• _About this exercise_: What lines in the data below mention the string "begin"? Copy them out.

○ ○ ○ ○ ○

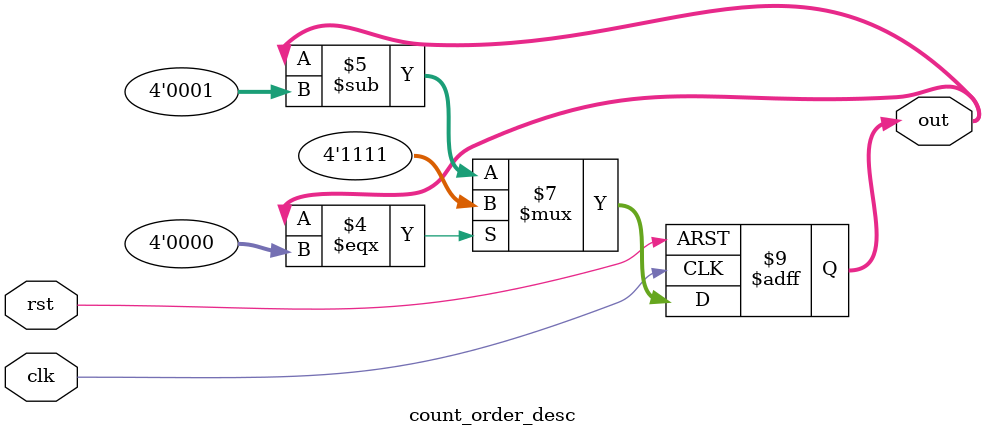
<source format=v>
module count_order_desc (
    input clk, rst,
    output reg [3:0] out
);
    always @(negedge clk or negedge rst) begin
        if (!rst) 
            out <= 4'hF;
        else if(!clk) begin
            if (out === 4'h0)
                out <= 4'hF;
            else
                out <= out - 4'h1;
        end
    end
endmodule
</source>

○ ○ ○ ○ ○

• _Answer to this task_:
    always @(negedge clk or negedge rst) begin
        else if(!clk) begin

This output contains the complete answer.